• _KURZAUFGABE A_
Gib aus dem Ausgangstext über Anlageberatung den Abschnitt von „In der Autoindustrie“ bis einschließlich „Bleistift und Papier?“ wortgetreu aus.

• _AUSGANGSTEXT_
Wir möchten die Power jenen Kunden zur Verfügung stellen, die sie auch nutzen können – und trotzdem ein breites Segment ansprechen. Das gelingt mit einer Kombination aus Beratung und Robo-Advisory-Unterstützung.

In der Autoindustrie nutzen viele Sportwagenhersteller die hybride Antriebsform für zusätzliche Power, behalten aber den Verbrennungsmotor bei. Setzen Ihre Berater auch weiterhin auf Bleistift und Papier?

Bleistift und Papier kann durchaus hilfreich sein, wenn es darum geht, komplexe Sachverhalte einfach darzustellen – oder dafür, im Gespräch visuelle Anker zu setzen. Wir nutzen beides, analoge und digitale Hilfsmittel. Es ist faszinierend, live am Bildschirm zu verfolgen, wie sich das kundenspezifische Fine-Tuning im Portfoliokontext sichtbar auswirkt.

«Eine Lösung auf dem Bildschirm wird erst durch das Gespräch mit einem Kundenberater nachvollziehbar»

Auf der anderen Seite greift eine rein digitale Lösung für sehr viele Kunden in der Schweiz zu kurz. Eine Lösung auf dem Bildschirm – so anschaulich sie auch gestaltet ist – wird erst durch das persönliche Gespräch mit einem Kundenberater erleb- und nachvollziehbar.

• _ÜBUNGSEINGABE_

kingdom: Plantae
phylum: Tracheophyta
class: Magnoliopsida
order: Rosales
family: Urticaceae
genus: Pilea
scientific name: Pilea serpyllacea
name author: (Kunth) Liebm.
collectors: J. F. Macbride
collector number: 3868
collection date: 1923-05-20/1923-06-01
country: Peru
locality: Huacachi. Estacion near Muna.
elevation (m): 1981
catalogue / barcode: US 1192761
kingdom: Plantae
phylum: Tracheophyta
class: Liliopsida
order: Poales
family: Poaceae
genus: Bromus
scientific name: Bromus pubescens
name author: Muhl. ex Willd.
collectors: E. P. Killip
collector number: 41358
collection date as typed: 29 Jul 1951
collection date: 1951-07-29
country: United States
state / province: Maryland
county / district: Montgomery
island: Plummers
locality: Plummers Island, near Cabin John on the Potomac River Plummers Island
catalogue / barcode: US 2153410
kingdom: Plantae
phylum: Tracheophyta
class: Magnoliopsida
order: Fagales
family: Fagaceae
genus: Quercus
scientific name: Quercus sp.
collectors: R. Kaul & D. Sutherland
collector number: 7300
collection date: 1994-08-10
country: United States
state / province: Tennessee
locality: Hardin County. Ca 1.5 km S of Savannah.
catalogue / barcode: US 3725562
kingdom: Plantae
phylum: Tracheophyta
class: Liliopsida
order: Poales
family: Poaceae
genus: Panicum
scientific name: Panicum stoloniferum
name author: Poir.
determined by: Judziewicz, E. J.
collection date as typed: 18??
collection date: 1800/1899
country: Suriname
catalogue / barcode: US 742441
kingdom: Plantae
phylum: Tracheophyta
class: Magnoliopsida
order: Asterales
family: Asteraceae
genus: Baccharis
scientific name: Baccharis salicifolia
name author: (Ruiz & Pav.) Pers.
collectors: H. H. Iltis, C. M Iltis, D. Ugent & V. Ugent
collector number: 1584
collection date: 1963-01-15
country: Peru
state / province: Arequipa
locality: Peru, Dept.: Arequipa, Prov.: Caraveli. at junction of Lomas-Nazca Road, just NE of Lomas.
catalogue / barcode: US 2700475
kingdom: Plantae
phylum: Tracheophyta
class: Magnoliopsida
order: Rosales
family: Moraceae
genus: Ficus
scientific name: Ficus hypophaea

• _KURZAUFGABE B_
Stelle die Zeilen von der Zeile mit „locality: Hardin County.“ bis einschließlich der letzten Zeile als nummerierte Liste dar und lass dabei Leerzeilen weg.

• _AUFGABENLÖSUNG A_
In der Autoindustrie nutzen viele Sportwagenhersteller die hybride Antriebsform für zusätzliche Power, behalten aber den Verbrennungsmotor bei. Setzen Ihre Berater auch weiterhin auf Bleistift und Papier?

• _AUFGABENLÖSUNG B_
1. locality: Hardin County. Ca 1.5 km S of Savannah.
2. catalogue / barcode: US 3725562
3. kingdom: Plantae
4. phylum: Tracheophyta
5. class: Liliopsida
6. order: Poales
7. family: Poaceae
8. genus: Panicum
9. scientific name: Panicum stoloniferum
10. name author: Poir.
11. determined by: Judziewicz, E. J.
12. collection date as typed: 18??
13. collection date: 1800/1899
14. country: Suriname
15. catalogue / barcode: US 742441
16. kingdom: Plantae
17. phylum: Tracheophyta
18. class: Magnoliopsida
19. order: Asterales
20. family: Asteraceae
21. genus: Baccharis
22. scientific name: Baccharis salicifolia
23. name author: (Ruiz & Pav.) Pers.
24. collectors: H. H. Iltis, C. M Iltis, D. Ugent & V. Ugent
25. collector number: 1584
26. collection date: 1963-01-15
27. country: Peru
28. state / province: Arequipa
29. locality: Peru, Dept.: Arequipa, Prov.: Caraveli. at junction of Lomas-Nazca Road, just NE of Lomas.
30. catalogue / barcode: US 2700475
31. kingdom: Plantae
32. phylum: Tracheophyta
33. class: Magnoliopsida
34. order: Rosales
35. family: Moraceae
36. genus: Ficus
37. scientific name: Ficus hypophaea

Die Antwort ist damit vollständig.